Families in six rural districts across the state are being asked to fill out the assessments as part of the Wellness for Youth program, a project coordinated by the Wellness Council of Iowa through a $57,000 grant from the Wellmark Foundation.

“What we’re trying to do is get a baseline assessment of student behavior related to their health,” said Kerry Juhl, the Wellness Council’s executive director. “Next semester we’ll be providing tools and resources for their teachers to integrate health-related messages into the curriculum they’re already teaching.”

Additionally, students and teachers will receive incentives for participating in a walking program, and parents will receive educational materials throughout the school year. The students will then respond to a follow-up health assessment next year.

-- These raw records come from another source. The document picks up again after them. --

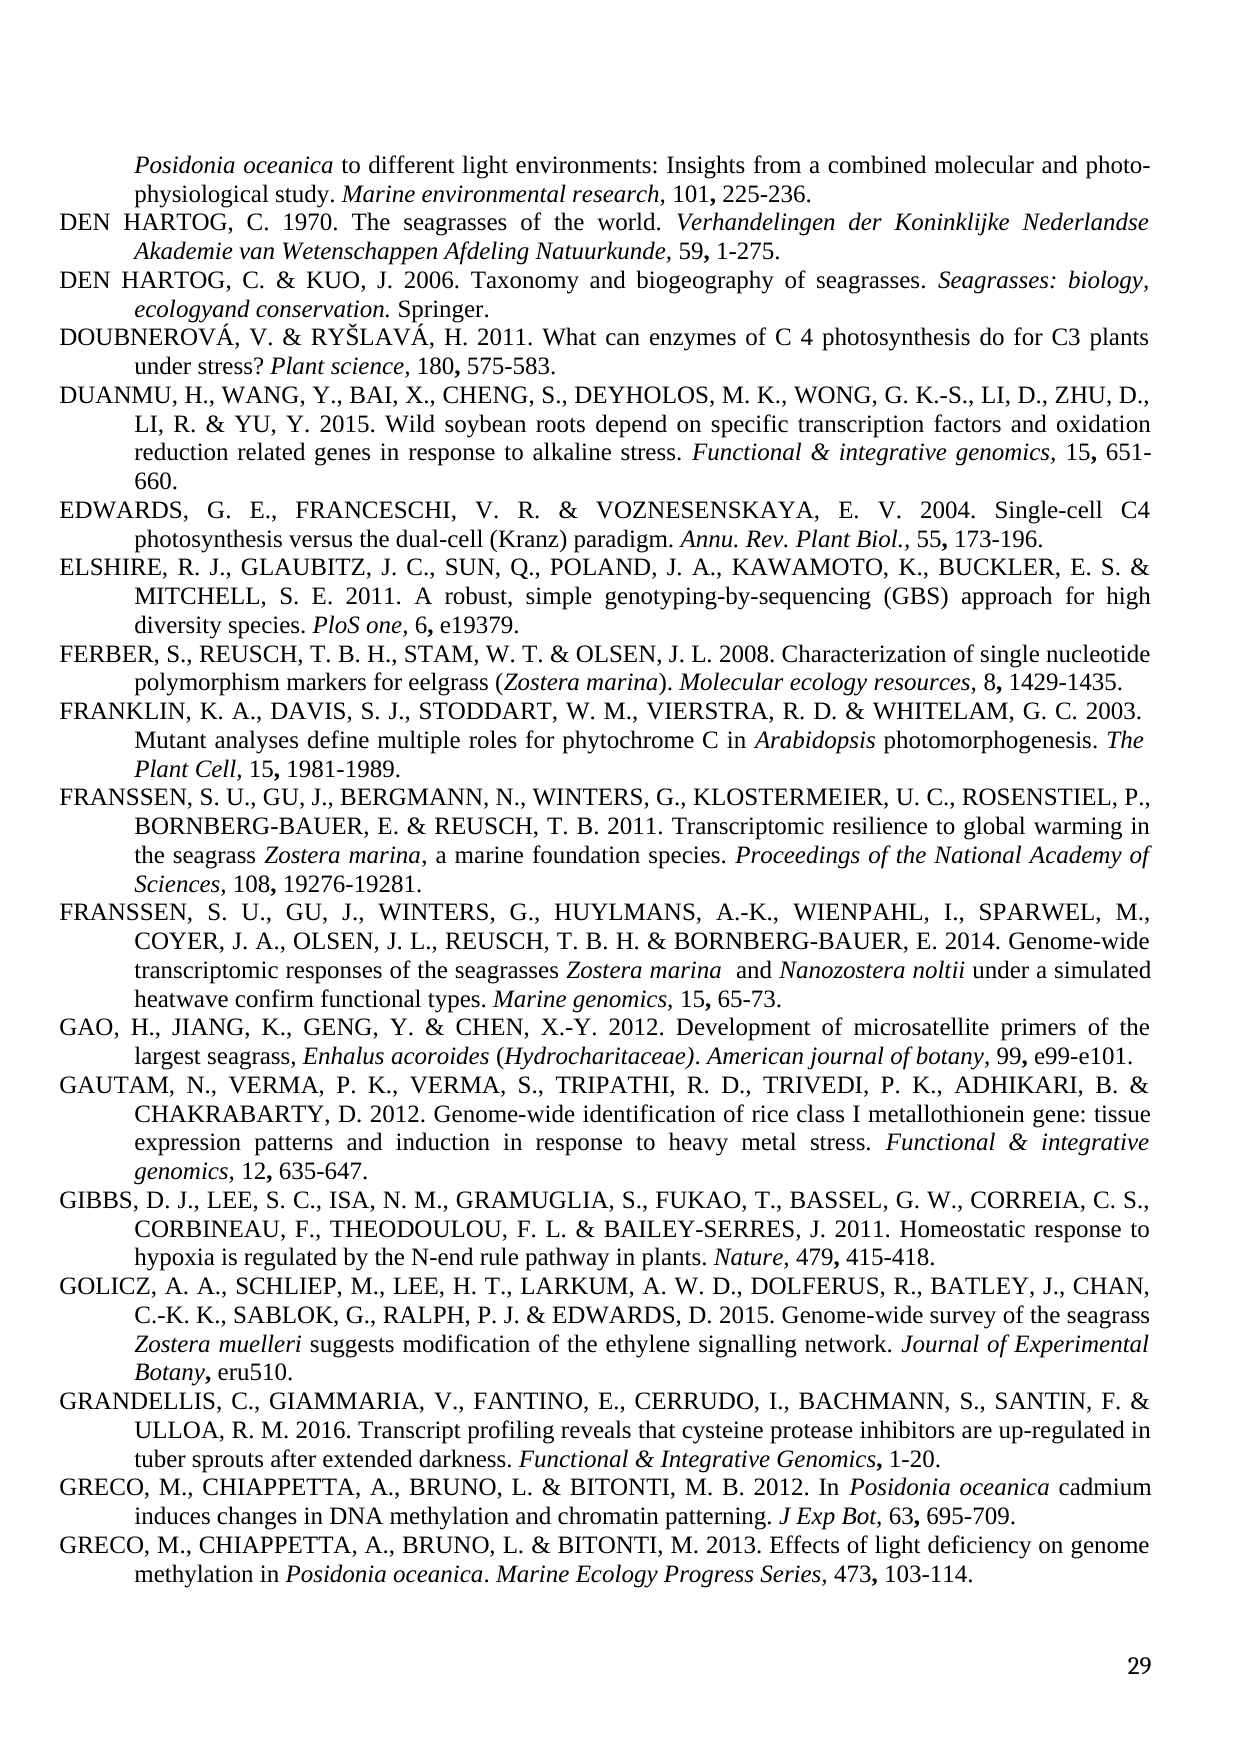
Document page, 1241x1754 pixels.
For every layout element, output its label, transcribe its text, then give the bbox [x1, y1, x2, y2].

text GOLICZ, A. A., SCHLIEP, M., LEE, H. T., LARKUM, A. W. D., DOLFERUS, R., BATLEY, J., CHAN, C.-K. K., SABLOK, G., RALPH, P. J. & EDWARDS, D. 2015. Genome-wide survey of the seagrass Zostera muelleri suggests modification of the ethylene signalling network. Journal of Experimental Botany, eru510. [59, 1271, 1152, 1386]
text GAUTAM, N., VERMA, P. K., VERMA, S., TRIPATHI, R. D., TRIVEDI, P. K., ADHIKARI, B. & CHAKRABARTY, D. 2012. Genome-wide identification of rice class I metallothionein gene: tissue expression patterns and induction in response to heavy metal stress. Functional & integrative genomics, 12, 635-647. [59, 1070, 1152, 1185]
text GRANDELLIS, C., GIAMMARIA, V., FANTINO, E., CERRUDO, I., BACHMANN, S., SANTIN, F. & ULLOA, R. M. 2016. Transcript profiling reveals that cysteine protease inhibitors are up-regulated in tuber sprouts after extended darkness. Functional & Integrative Genomics, 1-20. [59, 1386, 1152, 1472]
text GAO, H., JIANG, K., GENG, Y. & CHEN, X.-Y. 2012. Development of microsatellite primers of the largest seagrass, Enhalus acoroides (Hydrocharitaceae). American journal of botany, 99, e99-e101. [59, 1012, 1152, 1070]
text FRANKLIN, K. A., DAVIS, S. J., STODDART, W. M., VIERSTRA, R. D. & WHITELAM, G. C. 2003. Mutant analyses define multiple roles for phytochrome C in Arabidopsis photomorphogenesis. The Plant Cell, 15, 1981-1989. [59, 696, 1152, 782]
text DEN HARTOG, C. 1970. The seagrasses of the world. Verhandelingen der Koninklijke Nederlandse Akademie van Wetenschappen Afdeling Natuurkunde, 59, 1-275. [59, 207, 1152, 265]
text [59, 150, 1152, 207]
text FRANSSEN, S. U., GU, J., BERGMANN, N., WINTERS, G., KLOSTERMEIER, U. C., ROSENSTIEL, P., BORNBERG-BAUER, E. & REUSCH, T. B. 2011. Transcriptomic resilience to global warming in the seagrass Zostera marina, a marine foundation species. Proceedings of the National Academy of Sciences, 108, 19276-19281. [59, 782, 1152, 897]
text EDWARDS, G. E., FRANCESCHI, V. R. & VOZNESENSKAYA, E. V. 2004. Single-cell C4 photosynthesis versus the dual-cell (Kranz) paradigm. Annu. Rev. Plant Biol., 55, 173-196. [59, 495, 1152, 552]
text DOUBNEROVÁ, V. & RYŠLAVÁ, H. 2011. What can enzymes of C 4 photosynthesis do for C3 plants under stress? Plant science, 180, 575-583. [59, 322, 1152, 380]
text ELSHIRE, R. J., GLAUBITZ, J. C., SUN, Q., POLAND, J. A., KAWAMOTO, K., BUCKLER, E. S. & MITCHELL, S. E. 2011. A robust, simple genotyping-by-sequencing (GBS) approach for high diversity species. PloS one, 6, e19379. [59, 552, 1152, 639]
text FERBER, S., REUSCH, T. B. H., STAM, W. T. & OLSEN, J. L. 2008. Characterization of single nucleotide polymorphism markers for eelgrass (Zostera marina). Molecular ecology resources, 8, 1429-1435. [59, 639, 1152, 696]
text GRECO, M., CHIAPPETTA, A., BRUNO, L. & BITONTI, M. B. 2012. In Posidonia oceanica cadmium induces changes in DNA methylation and chromatin patterning. J Exp Bot, 63, 695-709. [59, 1472, 1152, 1530]
text GIBBS, D. J., LEE, S. C., ISA, N. M., GRAMUGLIA, S., FUKAO, T., BASSEL, G. W., CORREIA, C. S., CORBINEAU, F., THEODOULOU, F. L. & BAILEY-SERRES, J. 2011. Homeostatic response to hypoxia is regulated by the N-end rule pathway in plants. Nature, 479, 415-418. [59, 1185, 1152, 1271]
text FRANSSEN, S. U., GU, J., WINTERS, G., HUYLMANS, A.-K., WIENPAHL, I., SPARWEL, M., COYER, J. A., OLSEN, J. L., REUSCH, T. B. H. & BORNBERG-BAUER, E. 2014. Genome-wide transcriptomic responses of the seagrasses Zostera marina and Nanozostera noltii under a simulated heatwave confirm functional types. Marine genomics, 15, 65-73. [59, 897, 1152, 1012]
text DUANMU, H., WANG, Y., BAI, X., CHENG, S., DEYHOLOS, M. K., WONG, G. K.-S., LI, D., ZHU, D., LI, R. & YU, Y. 2015. Wild soybean roots depend on specific transcription factors and oxidation reduction related genes in response to alkaline stress. Functional & integrative genomics, 15, 651-660. [59, 380, 1152, 495]
text GRECO, M., CHIAPPETTA, A., BRUNO, L. & BITONTI, M. 2013. Effects of light deficiency on genome methylation in Posidonia oceanica. Marine Ecology Progress Series, 473, 103-114. [59, 1530, 1152, 1587]
text DEN HARTOG, C. & KUO, J. 2006. Taxonomy and biogeography of seagrasses. Seagrasses: biology, ecologyand conservation. Springer. [59, 265, 1152, 322]
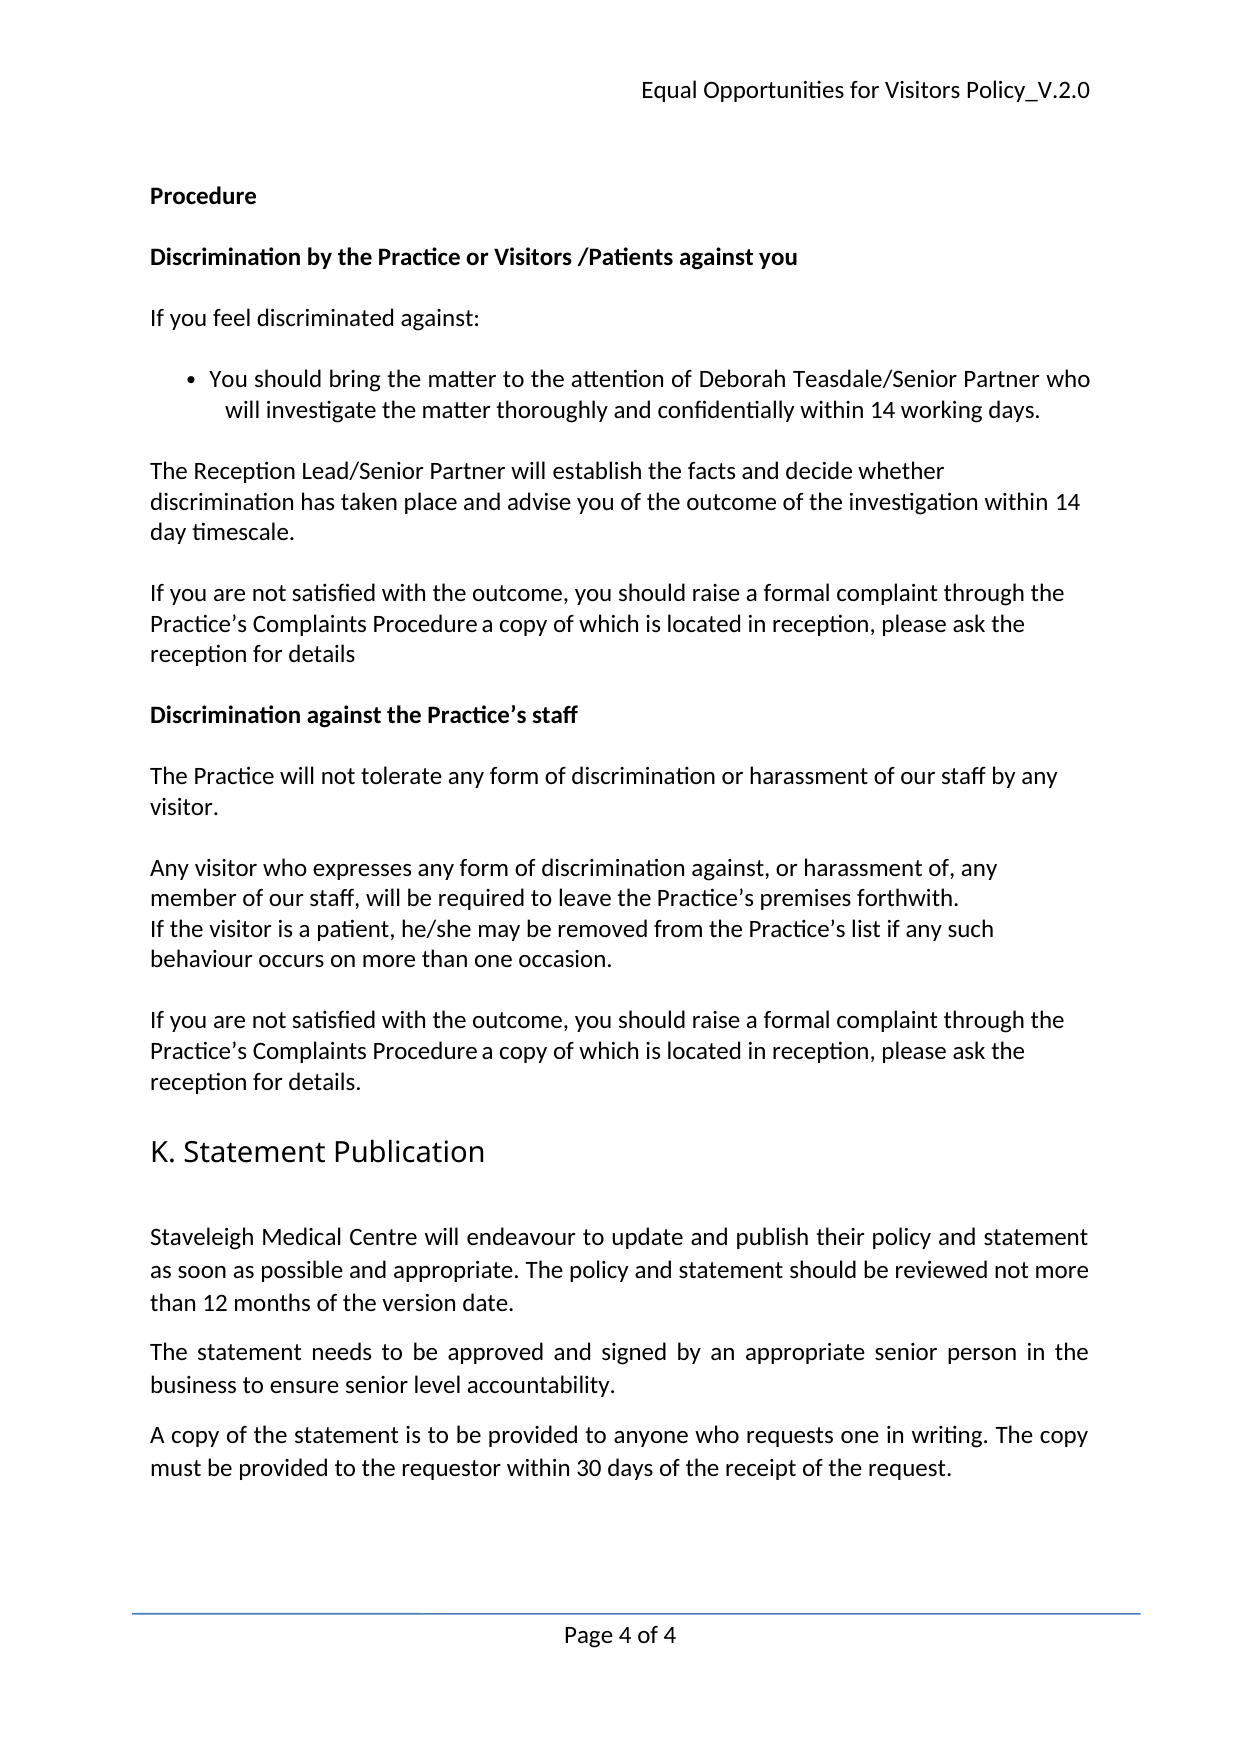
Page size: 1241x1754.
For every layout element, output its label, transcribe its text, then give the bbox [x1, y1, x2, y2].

text The Reception Lead/Senior Partner will establish the facts and decide whether discrimination has taken place and advise you of the outcome of the investigation within 14 day timescale. [150, 455, 1090, 547]
text A copy of the statement is to be provided to anyone who requests one in writing. The copy must be provided to the requestor within 30 days of the receipt of the request. [150, 1419, 1090, 1482]
text The statement needs to be approved and signed by an appropriate senior person in the business to ensure senior level accountability. [150, 1336, 1090, 1400]
text If you are not satisfied with the outcome, you should raise a formal complaint through the Practice’s Complaints Procedure a copy of which is located in reception, please ask the reception for details [150, 577, 1090, 669]
list Discrimination by the Practice or Visitors /Patients against you [150, 242, 1090, 272]
text Any visitor who expresses any form of discrimination against, or harassment of, any member of our staff, will be required to leave the Practice’s premises forthwith. [150, 852, 1090, 913]
list If you feel discriminated against: [150, 303, 1090, 333]
text The Practice will not tolerate any form of discrimination or harassment of our staff by any visitor. [150, 760, 1090, 821]
text Staveleigh Medical Centre will endeavour to update and publish their policy and statement as soon as possible and appropriate. The policy and statement should be reviewed not more than 12 months of the version date. [150, 1221, 1090, 1317]
list You should bring the matter to the attention of Deborah Teasdale/Senior Partner who will investigate the matter thoroughly and confidentially within 14 working days. [187, 364, 1090, 425]
text Discrimination against the Practice’s staff [150, 699, 1090, 730]
text If the visitor is a patient, he/she may be removed from the Practice’s list if any such behaviour occurs on more than one occasion. [150, 913, 1090, 974]
text Procedure [150, 181, 1090, 211]
text If you are not satisfied with the outcome, you should raise a formal complaint through the Practice’s Complaints Procedure a copy of which is located in reception, please ask the reception for details. [150, 1004, 1090, 1096]
text K. Statement Publication [150, 1132, 1090, 1171]
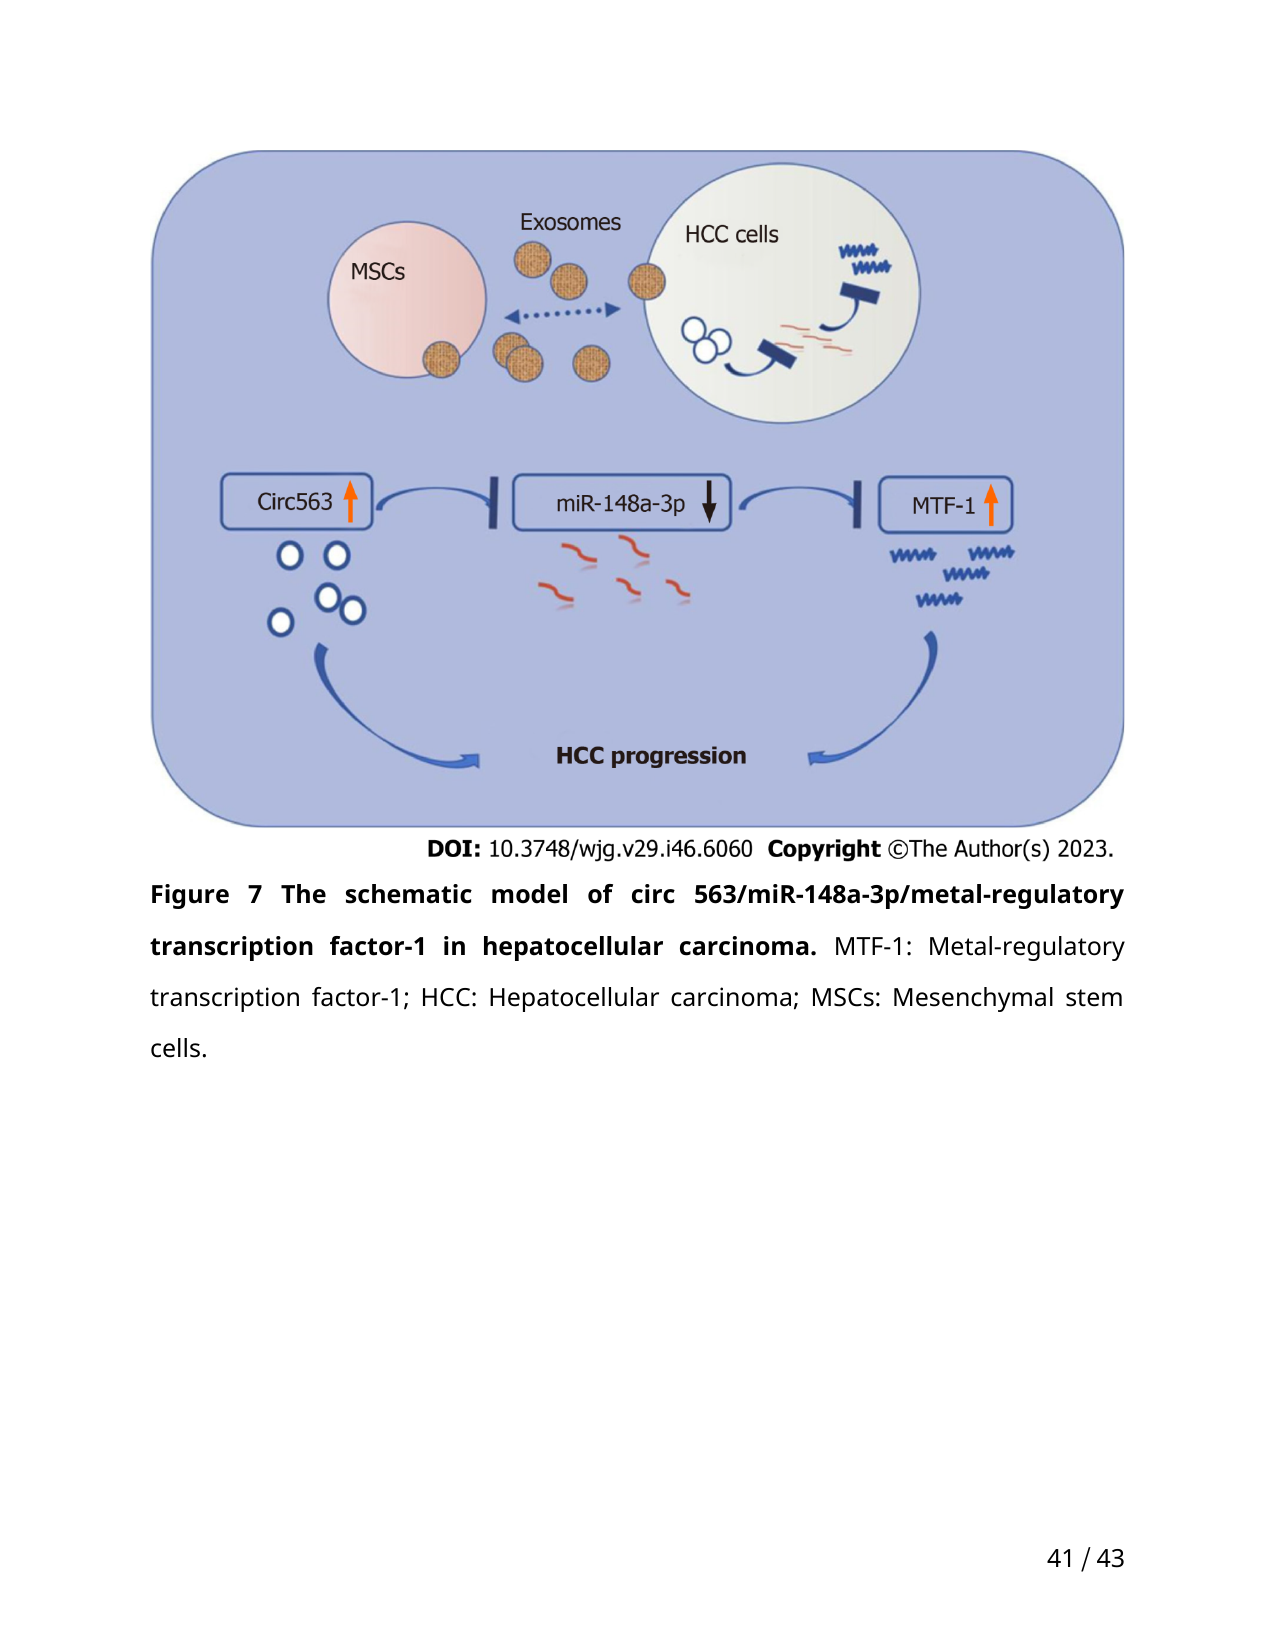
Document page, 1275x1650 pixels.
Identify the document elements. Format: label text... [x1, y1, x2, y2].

The program, which may later be adopted statewide, is one example of the types of health assessments developed by Protocol Driven Healthcare Inc. The company relocated its computer network operations from New Jersey to Des Moines a year and a half ago after receiving a $750,000 incentive package from the Grow Iowa Values Fund and the city of Des Moines.

A start-up company that’s also backed by Silicon Valley-based Acuity Ventures, PDHI is probably within 18 months of reaching profitability, said Lee Penn II, the company’s chief financial officer. PDHI, which has pledged to create 48 jobs with salaries averaging $70,000 per year by July 2007, recently hired its first Iowa resident, its customer service project manager, after transferring two key people from New Jersey in 2004. It expects to begin hiring programmers this year.

Despite a slower-than-expected ramp-up in hiring, “we’re very pleased with where we are right now,” Penn said. “We would have liked to have it happen sooner, but this is good stuff.”

Moving its data center to Des Moines has already enabled the company to save more than 50 percent in lease costs for server space, and its office space expenses have been similarly reduced, Penn said.

“The support that we received from the Iowa Values Fund was important to us being able to last this long,” he said, “and to be able to work with managed-care companies that have already decided they want to move in this direction.”

Among PDHI’s corporate clients is Intracorp, a Philadelphia-based health management company owned by CIGNA Corp. PDHI recently completed an online risk assessment of Intracorp’s 76,000 members, of whom about 54,000 participated.

“The whole idea is that if someone has a high-risk behavior, you want to change that to low-risk behaviors,” Penn said. “We provide the tools to effectively identify those who are going to produce the biggest benefit for themselves and the program.”

Overall, PDHI completed approximately 150,000 health risk assessments in 2005 for its clients, which include eight other health management plans across the country.

Another PDHI partner is StayWell Electronic Health Publishing, a St. Paul-based health management services company. StayWell provides health information to PDHI, and PDHI in turn performs health risk assessments for StayWell’s clients, “so it’s a two-way reselling partnership,” Penn said.

In Iowa, PDHI is working with the Iowa Department of Human Services to implement a health assessment process for the Medicaid program that was mandated by the Legislature last year. By performing assessments of all Medicaid clients, the program will be better able to identify people that need particular programs, such as smoking cessation classes, to improve their health, Penn said.

PDHI is also working on a pilot program with Hy-Vee Inc. for an online software application its pharmacists can use to better track medications for their Medicaid customers. The program is designed to help pharmacists provide medication therapy management services, which are mandated under the new Medicare Part D program approved by Congress last year.

PDHI is even looking at potential services it might deliver to the Greater Des Moines Partnership to enhance the Partnership’s Buy Into the Circle campaign, in which companies are asked to redirect 5 percent of their business-to-business purchases to local companies.

“One way may be for employers to use our system to identify (health) programs or services needed by their employees, and then match them with services offered by companies within the Des Moines area,” Penn said.